Manhood is not something a boy gets just because he has hair on his chest and shaves his face in the morning. Manhood is something we earn by showing strength of character, courage, and the willingness to try to make the world around us a better place.
Boys look to their fathers both to learn how to be Men and to see whether their fathers judge them as being worthy of being considered Men. A father’s approval tells a boy that he is growing into a good man, and is worthy of all the trust and duties we give to men as they come to adulthood.
Many fathers are too reserved in giving their approval. Some think the world is a hard and cruel place and the more they are tough on their sons by holding back their approval, the tougher their sons will grow up to be. Others seem to believe that if they are too generous with approval their sons will become soft and lazy, and that they should make their son work hard for every nod and pat on the back.

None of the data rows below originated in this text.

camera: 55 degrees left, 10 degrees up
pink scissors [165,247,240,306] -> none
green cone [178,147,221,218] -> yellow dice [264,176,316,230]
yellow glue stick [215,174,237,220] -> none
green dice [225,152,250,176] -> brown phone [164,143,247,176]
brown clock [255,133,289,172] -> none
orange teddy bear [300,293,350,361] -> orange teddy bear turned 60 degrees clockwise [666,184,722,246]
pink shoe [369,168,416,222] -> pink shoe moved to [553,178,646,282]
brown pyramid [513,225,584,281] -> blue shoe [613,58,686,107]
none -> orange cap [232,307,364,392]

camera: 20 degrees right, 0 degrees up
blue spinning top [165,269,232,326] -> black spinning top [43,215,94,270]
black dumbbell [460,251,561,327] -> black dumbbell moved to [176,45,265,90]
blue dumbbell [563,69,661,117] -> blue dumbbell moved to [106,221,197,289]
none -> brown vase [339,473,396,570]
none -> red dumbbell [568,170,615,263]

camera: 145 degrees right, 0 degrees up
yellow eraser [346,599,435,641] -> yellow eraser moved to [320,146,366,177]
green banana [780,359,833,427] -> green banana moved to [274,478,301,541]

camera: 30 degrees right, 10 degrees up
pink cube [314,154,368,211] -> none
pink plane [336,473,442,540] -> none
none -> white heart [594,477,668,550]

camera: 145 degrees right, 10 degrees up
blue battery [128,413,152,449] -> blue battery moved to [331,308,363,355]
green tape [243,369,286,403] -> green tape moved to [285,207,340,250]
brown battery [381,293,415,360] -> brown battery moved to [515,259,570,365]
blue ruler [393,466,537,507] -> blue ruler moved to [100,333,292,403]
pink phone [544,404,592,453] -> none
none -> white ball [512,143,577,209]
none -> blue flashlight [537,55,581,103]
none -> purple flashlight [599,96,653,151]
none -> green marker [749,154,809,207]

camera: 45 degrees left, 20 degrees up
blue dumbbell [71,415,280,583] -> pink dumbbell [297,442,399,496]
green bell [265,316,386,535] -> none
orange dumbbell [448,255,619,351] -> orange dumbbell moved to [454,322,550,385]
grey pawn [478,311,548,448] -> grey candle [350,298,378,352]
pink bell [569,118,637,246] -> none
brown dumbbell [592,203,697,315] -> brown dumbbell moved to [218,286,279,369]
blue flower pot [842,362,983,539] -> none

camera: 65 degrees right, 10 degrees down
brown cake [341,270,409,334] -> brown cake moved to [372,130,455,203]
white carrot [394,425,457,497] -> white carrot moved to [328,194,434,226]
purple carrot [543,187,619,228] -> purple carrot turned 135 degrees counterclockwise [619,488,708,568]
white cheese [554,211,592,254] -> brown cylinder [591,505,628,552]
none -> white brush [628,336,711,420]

The biggest danger in this comes if the father is not an expressive man. Some fathers only know how to show their love when they are also showing their approval. A father’s love for his son is powerful. In a father who is a healthy and whole man, that love is not conditional. In fact, love is why some father can be so reserved in their approval – because they care about their sons and want to make sure that they are as prepared as they can be for the world.
But a boy can easily get his father’s love and approval confused. If a father is a healthy man, but doesn’t know how to say “I love you” to his son in the little ways, he often only lets his son know about his love when he gives him approval. The son never learns the difference between love and approval. And if the father is not healthy and whole – if he has only ever known conditional love – then he may feel the need to put conditions on his love for his son. He may convince himself that he only loves his son when his son lives up to the father’s standards of manliness.
And even more problematic still, many fathers don’t know how to express to their sons what Manliness really means. They expect their sons to learn from examples without explaining to them the whys and wherefores. Imagine how hard it must be to feel like your father will only love you if you follow a set of rules, and he won’t tell you what they are.
This can leave a terrible hurt in a boy or a young man. He ends up forever worrying that he is a disappointment to his father. He pushes so hard he exhausts himself trying to be like his father in order to feel like he is worthy of being loved. He can feel like every mistake he makes, and every little moment of weakness proves he is not really a man and not worth caring about. This can turn into painful emotional struggles into adulthood.
A father’s love always belongs to his son. And his approval is something he should always strive to make sure his son has the power to win – otherwise it is more a failure of the father than of the son.
Knowing that there is a difference can be a great healing experience for many men I have worked with.